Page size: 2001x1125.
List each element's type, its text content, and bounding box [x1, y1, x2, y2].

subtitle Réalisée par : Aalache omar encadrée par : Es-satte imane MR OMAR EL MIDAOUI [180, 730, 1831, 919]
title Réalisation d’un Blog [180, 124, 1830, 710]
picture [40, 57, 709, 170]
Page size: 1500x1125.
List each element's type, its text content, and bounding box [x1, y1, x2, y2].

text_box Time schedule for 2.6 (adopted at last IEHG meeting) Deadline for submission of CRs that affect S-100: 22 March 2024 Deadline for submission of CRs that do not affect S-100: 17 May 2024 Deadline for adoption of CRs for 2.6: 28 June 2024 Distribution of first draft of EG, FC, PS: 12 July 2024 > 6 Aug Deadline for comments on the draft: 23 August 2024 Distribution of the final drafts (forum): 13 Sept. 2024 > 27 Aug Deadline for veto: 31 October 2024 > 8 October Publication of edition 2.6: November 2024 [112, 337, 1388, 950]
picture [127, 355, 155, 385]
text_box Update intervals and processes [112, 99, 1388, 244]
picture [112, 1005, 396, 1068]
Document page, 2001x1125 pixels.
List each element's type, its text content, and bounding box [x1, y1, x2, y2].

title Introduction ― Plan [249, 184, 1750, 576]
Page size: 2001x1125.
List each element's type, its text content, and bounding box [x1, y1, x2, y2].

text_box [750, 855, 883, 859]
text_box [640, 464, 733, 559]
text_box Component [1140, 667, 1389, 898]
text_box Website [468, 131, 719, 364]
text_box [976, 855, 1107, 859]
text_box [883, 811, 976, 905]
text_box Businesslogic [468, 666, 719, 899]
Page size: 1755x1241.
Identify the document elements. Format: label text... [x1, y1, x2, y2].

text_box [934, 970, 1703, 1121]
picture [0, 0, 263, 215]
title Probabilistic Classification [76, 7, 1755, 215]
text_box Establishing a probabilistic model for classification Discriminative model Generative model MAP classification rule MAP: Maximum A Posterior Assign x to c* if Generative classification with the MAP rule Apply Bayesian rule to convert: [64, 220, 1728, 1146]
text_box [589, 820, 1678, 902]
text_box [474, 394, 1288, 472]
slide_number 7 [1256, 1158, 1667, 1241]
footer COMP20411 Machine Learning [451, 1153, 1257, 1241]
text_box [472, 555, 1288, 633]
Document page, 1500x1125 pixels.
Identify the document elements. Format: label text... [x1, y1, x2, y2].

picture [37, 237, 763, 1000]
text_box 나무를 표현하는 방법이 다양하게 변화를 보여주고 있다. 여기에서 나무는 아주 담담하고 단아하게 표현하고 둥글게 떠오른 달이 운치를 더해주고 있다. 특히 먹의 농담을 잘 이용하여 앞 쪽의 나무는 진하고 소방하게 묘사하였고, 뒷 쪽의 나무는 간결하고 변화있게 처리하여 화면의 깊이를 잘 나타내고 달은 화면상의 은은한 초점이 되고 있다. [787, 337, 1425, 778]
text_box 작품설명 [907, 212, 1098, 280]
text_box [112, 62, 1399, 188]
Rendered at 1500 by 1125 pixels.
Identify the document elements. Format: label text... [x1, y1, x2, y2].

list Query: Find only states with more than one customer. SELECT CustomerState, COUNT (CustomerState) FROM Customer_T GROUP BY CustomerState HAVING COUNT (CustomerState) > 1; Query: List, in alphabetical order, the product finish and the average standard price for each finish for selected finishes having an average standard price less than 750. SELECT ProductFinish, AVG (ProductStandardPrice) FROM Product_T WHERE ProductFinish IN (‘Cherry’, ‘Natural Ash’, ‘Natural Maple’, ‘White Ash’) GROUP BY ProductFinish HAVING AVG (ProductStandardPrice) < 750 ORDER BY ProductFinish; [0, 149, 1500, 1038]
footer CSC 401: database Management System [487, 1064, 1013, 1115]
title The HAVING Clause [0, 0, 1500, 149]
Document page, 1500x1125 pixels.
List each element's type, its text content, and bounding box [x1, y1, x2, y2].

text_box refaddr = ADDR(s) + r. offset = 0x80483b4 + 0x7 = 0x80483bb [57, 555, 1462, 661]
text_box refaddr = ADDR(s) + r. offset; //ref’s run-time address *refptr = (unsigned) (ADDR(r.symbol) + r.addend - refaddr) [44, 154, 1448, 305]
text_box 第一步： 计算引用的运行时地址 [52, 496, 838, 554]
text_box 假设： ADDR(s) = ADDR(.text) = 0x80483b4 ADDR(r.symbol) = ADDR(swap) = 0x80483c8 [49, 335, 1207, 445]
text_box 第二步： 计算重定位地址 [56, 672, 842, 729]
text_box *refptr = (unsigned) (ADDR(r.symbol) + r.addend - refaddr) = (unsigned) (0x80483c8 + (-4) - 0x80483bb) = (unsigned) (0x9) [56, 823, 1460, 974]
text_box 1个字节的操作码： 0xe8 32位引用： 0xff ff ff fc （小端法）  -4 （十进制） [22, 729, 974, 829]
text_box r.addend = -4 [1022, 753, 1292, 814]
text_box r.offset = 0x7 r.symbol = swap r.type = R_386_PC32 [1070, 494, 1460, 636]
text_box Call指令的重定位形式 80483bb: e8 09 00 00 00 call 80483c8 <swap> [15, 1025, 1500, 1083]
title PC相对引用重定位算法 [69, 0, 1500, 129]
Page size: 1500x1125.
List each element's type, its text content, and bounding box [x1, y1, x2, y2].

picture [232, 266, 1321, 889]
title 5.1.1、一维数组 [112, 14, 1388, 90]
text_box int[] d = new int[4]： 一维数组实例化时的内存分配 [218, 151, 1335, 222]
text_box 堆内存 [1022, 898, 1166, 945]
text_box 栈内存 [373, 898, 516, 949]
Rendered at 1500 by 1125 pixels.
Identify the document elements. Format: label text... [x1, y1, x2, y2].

→ Exercise prompt
Copy out the whole listing above, leaving each line exactly as it stands.

→ Exercise solution
Page size: 2001x1125.
List each element's type, its text content, and bounding box [x1, y1, x2, y2].

subtitle Réalisée par : Aalache omar encadrée par : Es-satte imane MR OMAR EL MIDAOUI [180, 730, 1831, 919]
title Réalisation d’un Blog [180, 124, 1830, 710]
picture [40, 57, 709, 170]
Page size: 1500x1125.
List each element's type, its text content, and bounding box [x1, y1, x2, y2].

text_box Time schedule for 2.6 (adopted at last IEHG meeting) Deadline for submission of CRs that affect S-100: 22 March 2024 Deadline for submission of CRs that do not affect S-100: 17 May 2024 Deadline for adoption of CRs for 2.6: 28 June 2024 Distribution of first draft of EG, FC, PS: 12 July 2024 > 6 Aug Deadline for comments on the draft: 23 August 2024 Distribution of the final drafts (forum): 13 Sept. 2024 > 27 Aug Deadline for veto: 31 October 2024 > 8 October Publication of edition 2.6: November 2024 [112, 337, 1388, 950]
picture [127, 355, 155, 385]
text_box Update intervals and processes [112, 99, 1388, 244]
picture [112, 1005, 396, 1068]
Document page, 2001x1125 pixels.
List each element's type, its text content, and bounding box [x1, y1, x2, y2].

title Introduction ― Plan [249, 184, 1750, 576]
Page size: 2001x1125.
List each element's type, its text content, and bounding box [x1, y1, x2, y2].

text_box [750, 855, 883, 859]
text_box [640, 464, 733, 559]
text_box Component [1140, 667, 1389, 898]
text_box Website [468, 131, 719, 364]
text_box [976, 855, 1107, 859]
text_box [883, 811, 976, 905]
text_box Businesslogic [468, 666, 719, 899]
Page size: 1755x1241.
Identify the document elements. Format: label text... [x1, y1, x2, y2].

text_box [934, 970, 1703, 1121]
picture [0, 0, 263, 215]
title Probabilistic Classification [76, 7, 1755, 215]
text_box Establishing a probabilistic model for classification Discriminative model Generative model MAP classification rule MAP: Maximum A Posterior Assign x to c* if Generative classification with the MAP rule Apply Bayesian rule to convert: [64, 220, 1728, 1146]
text_box [589, 820, 1678, 902]
text_box [474, 394, 1288, 472]
slide_number 7 [1256, 1158, 1667, 1241]
footer COMP20411 Machine Learning [451, 1153, 1257, 1241]
text_box [472, 555, 1288, 633]
Document page, 1500x1125 pixels.
Identify the document elements. Format: label text... [x1, y1, x2, y2].

picture [37, 237, 763, 1000]
text_box 나무를 표현하는 방법이 다양하게 변화를 보여주고 있다. 여기에서 나무는 아주 담담하고 단아하게 표현하고 둥글게 떠오른 달이 운치를 더해주고 있다. 특히 먹의 농담을 잘 이용하여 앞 쪽의 나무는 진하고 소방하게 묘사하였고, 뒷 쪽의 나무는 간결하고 변화있게 처리하여 화면의 깊이를 잘 나타내고 달은 화면상의 은은한 초점이 되고 있다. [787, 337, 1425, 778]
text_box 작품설명 [907, 212, 1098, 280]
text_box [112, 62, 1399, 188]
Rendered at 1500 by 1125 pixels.
Identify the document elements. Format: label text... [x1, y1, x2, y2].

list Query: Find only states with more than one customer. SELECT CustomerState, COUNT (CustomerState) FROM Customer_T GROUP BY CustomerState HAVING COUNT (CustomerState) > 1; Query: List, in alphabetical order, the product finish and the average standard price for each finish for selected finishes having an average standard price less than 750. SELECT ProductFinish, AVG (ProductStandardPrice) FROM Product_T WHERE ProductFinish IN (‘Cherry’, ‘Natural Ash’, ‘Natural Maple’, ‘White Ash’) GROUP BY ProductFinish HAVING AVG (ProductStandardPrice) < 750 ORDER BY ProductFinish; [0, 149, 1500, 1038]
footer CSC 401: database Management System [487, 1064, 1013, 1115]
title The HAVING Clause [0, 0, 1500, 149]
Document page, 1500x1125 pixels.
List each element's type, its text content, and bounding box [x1, y1, x2, y2].

text_box refaddr = ADDR(s) + r. offset = 0x80483b4 + 0x7 = 0x80483bb [57, 555, 1462, 661]
text_box refaddr = ADDR(s) + r. offset; //ref’s run-time address *refptr = (unsigned) (ADDR(r.symbol) + r.addend - refaddr) [44, 154, 1448, 305]
text_box 第一步： 计算引用的运行时地址 [52, 496, 838, 554]
text_box 假设： ADDR(s) = ADDR(.text) = 0x80483b4 ADDR(r.symbol) = ADDR(swap) = 0x80483c8 [49, 335, 1207, 445]
text_box 第二步： 计算重定位地址 [56, 672, 842, 729]
text_box *refptr = (unsigned) (ADDR(r.symbol) + r.addend - refaddr) = (unsigned) (0x80483c8 + (-4) - 0x80483bb) = (unsigned) (0x9) [56, 823, 1460, 974]
text_box 1个字节的操作码： 0xe8 32位引用： 0xff ff ff fc （小端法）  -4 （十进制） [22, 729, 974, 829]
text_box r.addend = -4 [1022, 753, 1292, 814]
text_box r.offset = 0x7 r.symbol = swap r.type = R_386_PC32 [1070, 494, 1460, 636]
text_box Call指令的重定位形式 80483bb: e8 09 00 00 00 call 80483c8 <swap> [15, 1025, 1500, 1083]
title PC相对引用重定位算法 [69, 0, 1500, 129]
Page size: 1500x1125.
List each element's type, its text content, and bounding box [x1, y1, x2, y2].

picture [232, 266, 1321, 889]
title 5.1.1、一维数组 [112, 14, 1388, 90]
text_box int[] d = new int[4]： 一维数组实例化时的内存分配 [218, 151, 1335, 222]
text_box 堆内存 [1022, 898, 1166, 945]
text_box 栈内存 [373, 898, 516, 949]
Rendered at 1500 by 1125 pixels.
Identify the document elements. Format: label text... [x1, y1, x2, y2].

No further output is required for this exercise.